The case involving three former executives charged with nine counts including forgery, has laboured on with unusually lengthy cross-examination of prosecution witnesses.
Yesterday’s 47th day of the trial was marked by extreme tedium that became apparent throughout the after-lunch session when there were frequent yawns from both defence and prosecution lawyers and among others watching the proceedings.
Queen’s Counsel Frank Phipps, appearing for one of the accused, and Senior Magistrate Lorna Shelly Williams who has to take verbatim notes by hand, seemed to be the only two fully awake, as Phipps lumbered on in his questioning of Senior Supt Fitz Bailey, the lead investigator on the case.
At several points, prosecution lawyers ANR Henriques, QC and Garth McBean objected to the questions, saying the information was already before the court, or were legal questions for the court to decide and not the witness.
The magistrate, at one stage, asked: “Mr Phipps, are these matters for later submission?”
There was one small moment of slight drama when SSP Bailey asked for the court’s protection, saying he objected to being described by Katherine Phipps, one half of the father-daughter lawyer duo, as being stupid. Phipps denied the allegation.
Earlier in the morning session, an expert testified that he matched the handwriting on a complimentary slip attached to draft letters to that of specimen given by an accused in the case.

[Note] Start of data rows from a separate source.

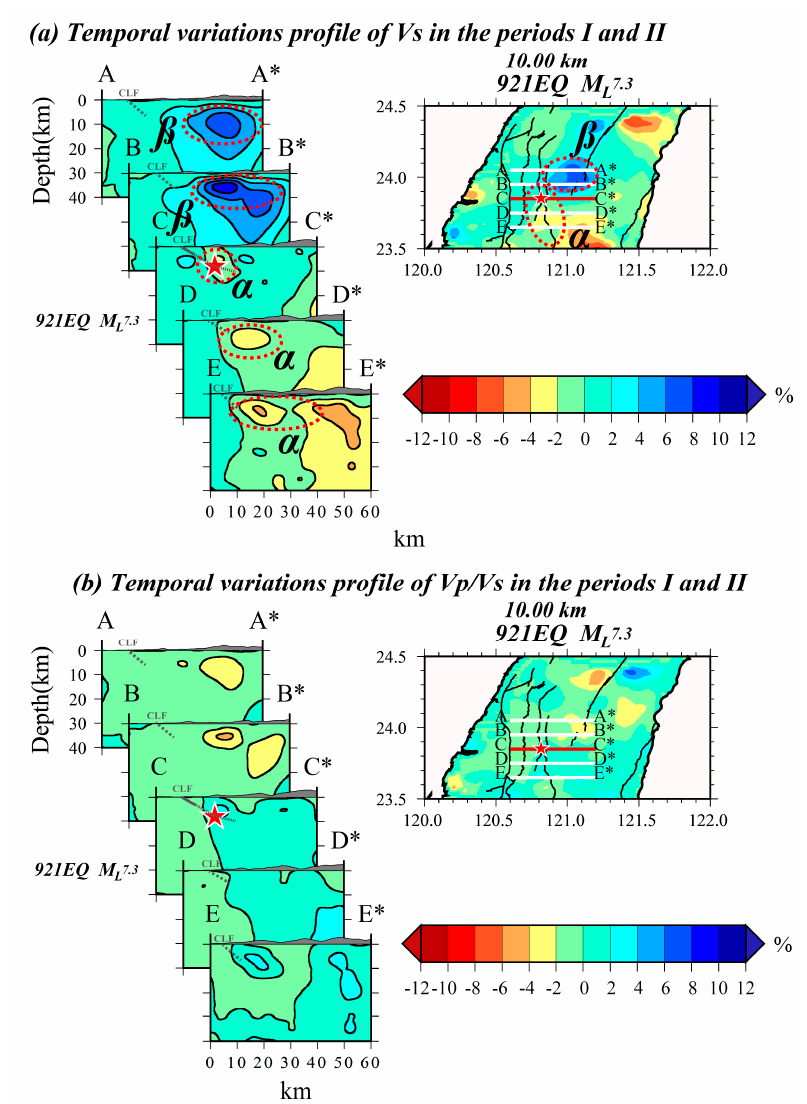
Figure 12. The AA* to EE* profiles analyzed in this study are displayed in the left panel. The profile across the Chi-Chi earthquake uses gray dotted line and red star to indicate the location of the CLF and the mainshock, respectively. The right panel shows the location of the AA* to EE* profiles. The profile CC* across the Chi-Chi earthquake are depicted with the thick red line. ( a ) Temporal variation profile of Vs in the periods I and II. ( b ) Temporal variation profile of Vp/Vs in the periods I and II. In the β area (near the hypocenter), Vp/Vs decreased by approximately 6% and Vs in- creased by approximately 10%. The fluid-filled fractured region at the α area (hypocenter) was assumed to lead to fissure expansion; therefore, the decline of Vs was greater than Vp. Fur- thermore, in the south to north sections of Vs, Vs changed along an eastward-tilted inclined plane. Moreover, Vs changed more significantly south of the hypocenter compared with the north. This phenomenon occurred before the Chi-Chi earthquake and was concentrated south of the CLF. However, the variations in the β area were opposite to those in the α area. In contrast, in this study, we discuss the velocity variation over a long time scale before the occurrence of the earthquake sequence; we found remarkable changes in peri- ods I and II, such as the decrease in Vs in the α region and the increase in Vs in the β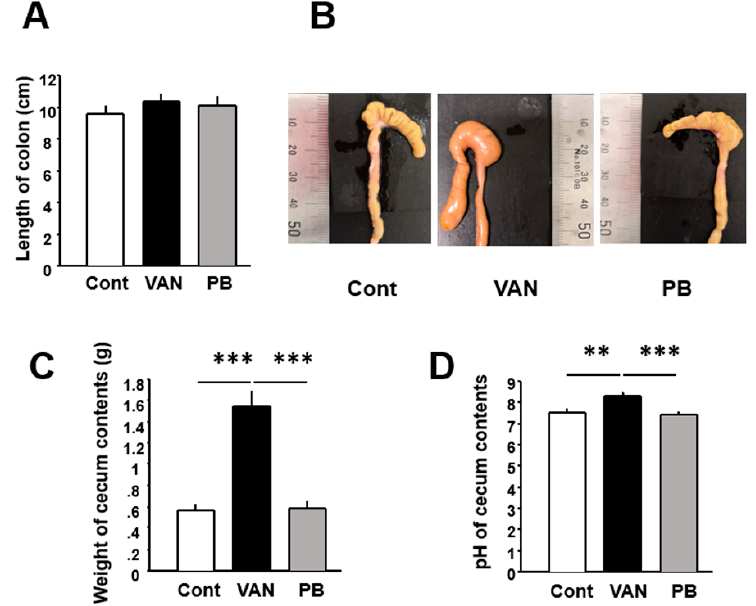
Figure 3. Effect of antibiotic treatment on colon length and cecum contents. ( A ) Length of the colon. ( B ) Macroscopic appearance of the cecum. ( C ) Weight of cecum contents. ( D ) pH of cecum contents.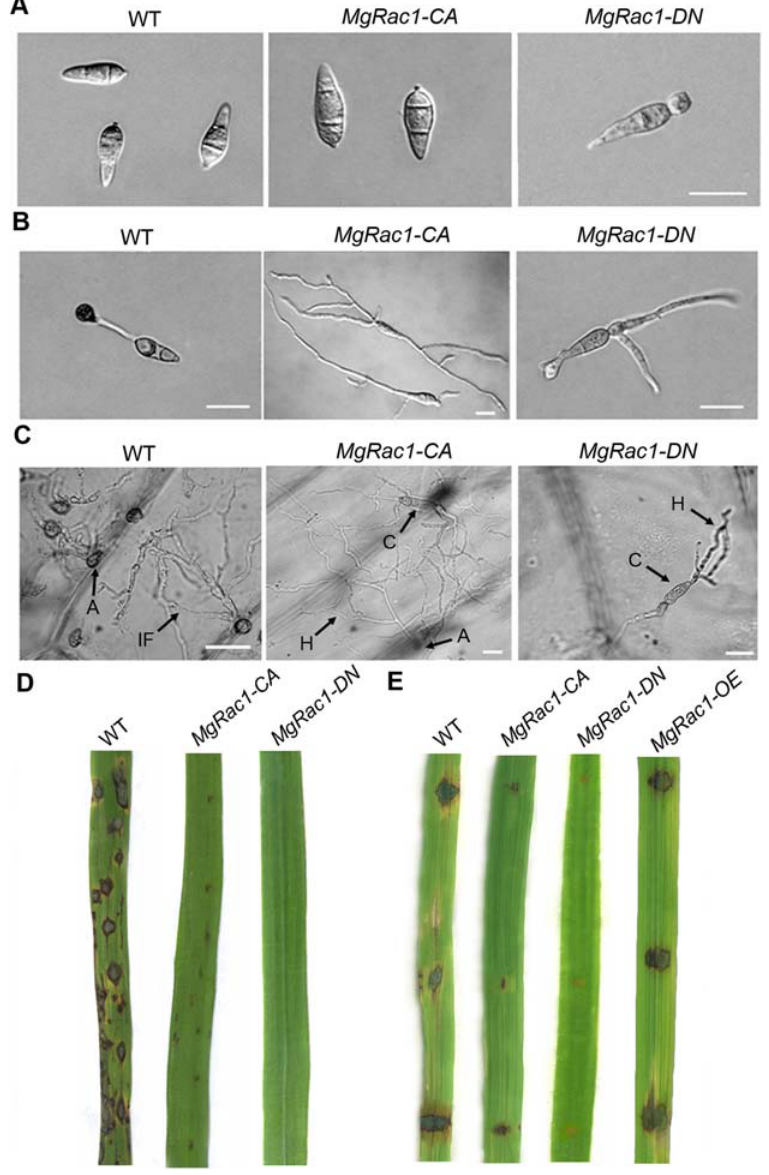
Figure 4. Abnormal conidial morphology, appressorial formation, and pathogenicity of the MgRac1 dominant mutants. (A) Differential interference contrast (DIC) microscopy of conidia collected from WT (70-15), MgRac1-CA (constitutively active mutant), and MgRac1-DN (dominant negative mutant), as indicated. Bar=20 m m. (B) Conidial suspensions of MgRac1-CA and MgRac1-DN were applied on the hydrophobic side of Gelbond film and examined with DIC microscopy. Bar=20 m m. (C) Conidial suspensions (about 1,000 conidia in 20 m l) of 70-15 and MgRac1 mutants were inoculated on strips of onion epidermis. Infectious hyphae were photographed 2 days after inoculation with DIC microscopy. A=appressorium, C=conidium, H=hypha, IF=infectious hypha. Bar=20 m m. (D) Leaves of rice cultivar CO39 were sprayed with conidial suspensions (1 6 10 5 conidia/ml) from WT, MgRac1-CA , and MgRac1-DN . Typical leaves were photographed at 7 days after inoculation. (E) Disease symptoms on the wounded leaf tissues of rice inoculated with conidia (5 6 10 4 conidia/ml) from WT and MgRac1 mutants, as indicated. And unwounded rice leaf tissue was inoculated with the mutant of MgRac1-OE . Typical leaves were photographed 5 days after inoculation.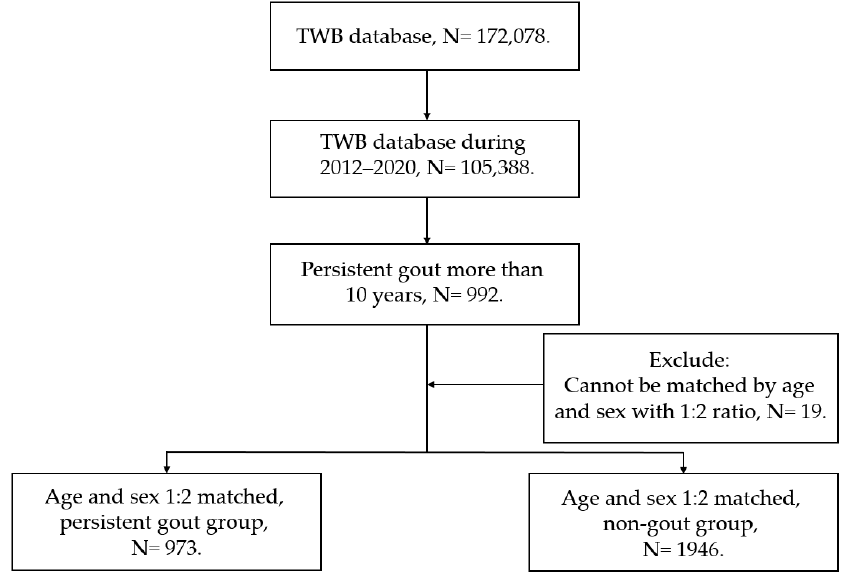
Figure 1. The flowchart of selection process in the current study. TWB: Taiwan Biobank. N: number.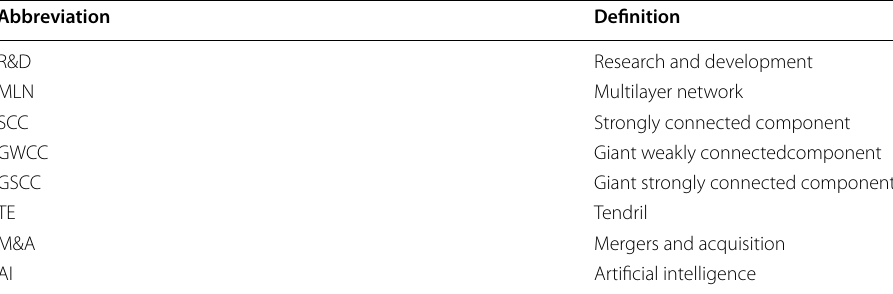
Table 1 List of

Retired Superintendent of Police William Smiley, who has been a document examiner for the Government for 30 years, gave the evidence during his examination-in-chief led by Henriques. He said the handwriting on the complimentary slip and the handwriting submitted by the accused for examination were “written by one and the same person”.

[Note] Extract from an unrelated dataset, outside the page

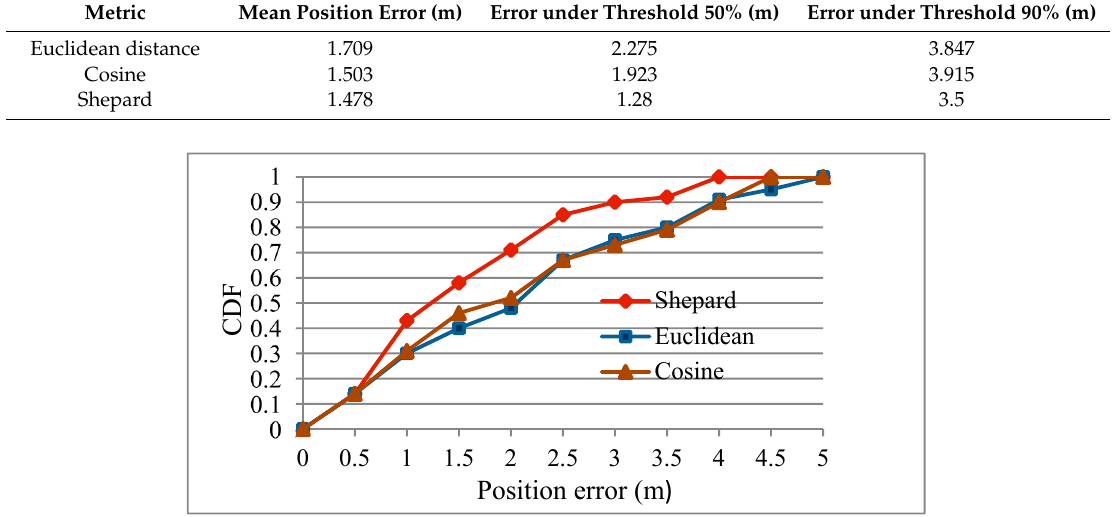
Table 6. Comparison of positioning performance using different localization algorithms.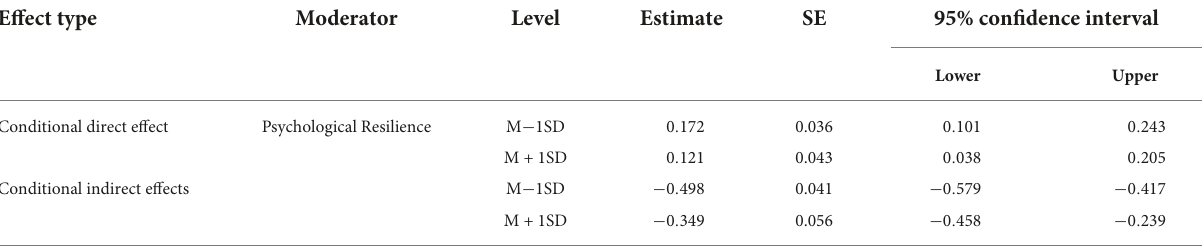
TABLE 7 Bootstrapping results for test of moderation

Smiley could not identify the accused who gave the handwriting specimen, but evidence had been given previously that accused Catherine Barber had submitted such specimen for examination.

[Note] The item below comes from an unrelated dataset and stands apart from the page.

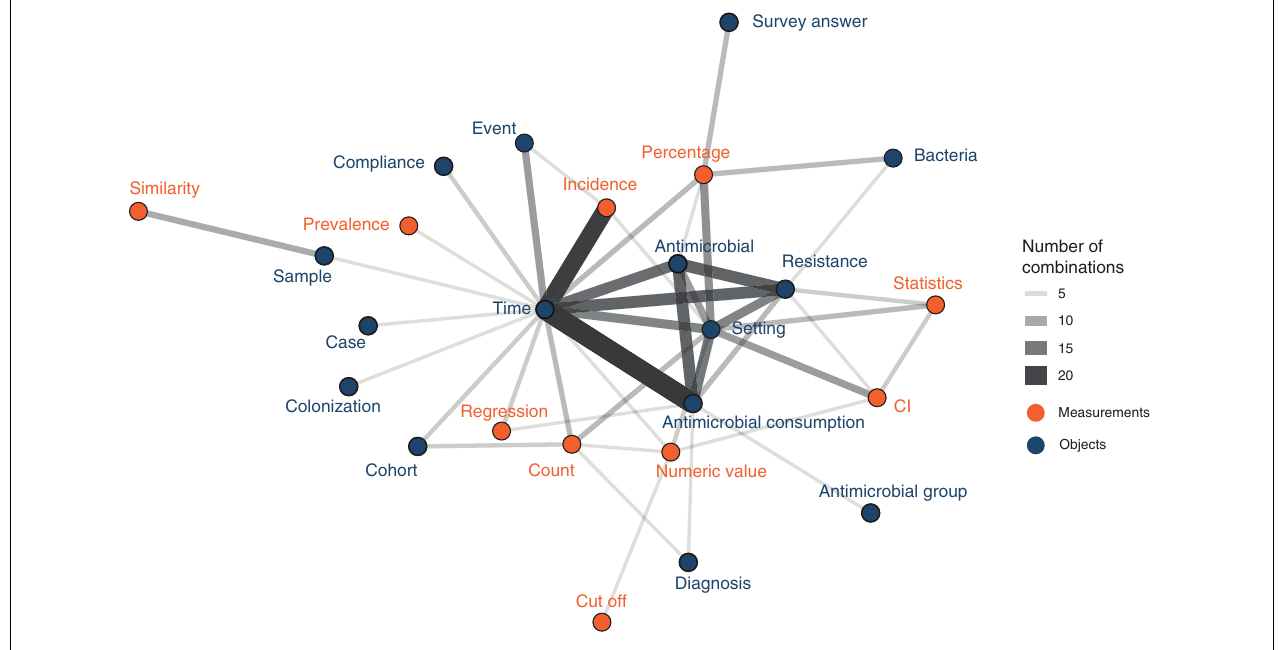
FIGURE 3 | Attribute combinations in visualizations (combination count ≥ 3), thickness of lines corresponds to combination count. Orange points and labels represent attributes related to measurements; blue points and labels represent attributes related to objects.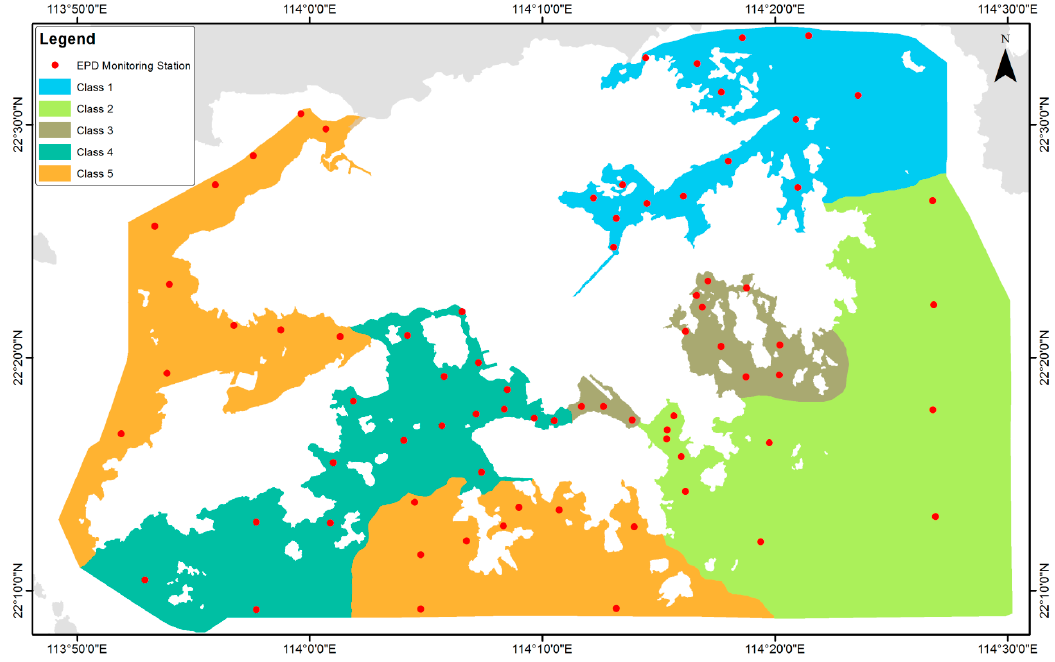
Figure 1. Hong Kong Environmental Protection Department’s (EPD) monitoring stations and water classes delineated by [11].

The complimentary slip was attached to draft letters that were eventually printed on letterhead, signed and submitted to Gordon ‘Butch’ Stewart in December 2010 after it was discovered that consent had not been given for the distribution of surplus from the ATL Group Pension fund.
Dr Jeffery Pyne, a former managing director of Gorstew Ltd, the holding company for Stewart’s group of companies; Patrick Lynch, the former chairman of the pension fund; and Barber, former general manager of the fund, are believed to have conspired in the forging of four letters to deceive that consent was given for the distribution of $1.7 billion in pension fund surplus.
The prosecution maintains that the letters, which were presented to Stewart by Barber, were backdated to 1998, 2002, 2005, and 2008. Pyne, who signed the letters, had left the company seven months before December 15, 2010 when the alleged forgery was discovered. Lynch is alleged to be the mastermind behind the scheme, the court was told.
Prior to Bailey and Smiley taking the witness box, medical doctor Jerome Stern testified in the start of an application from the prosecution to have the statement of Gorstew Ltd secretary Ken Lewis entered into evidence under Section 31D of the Evidence Act, on the grounds of his illness.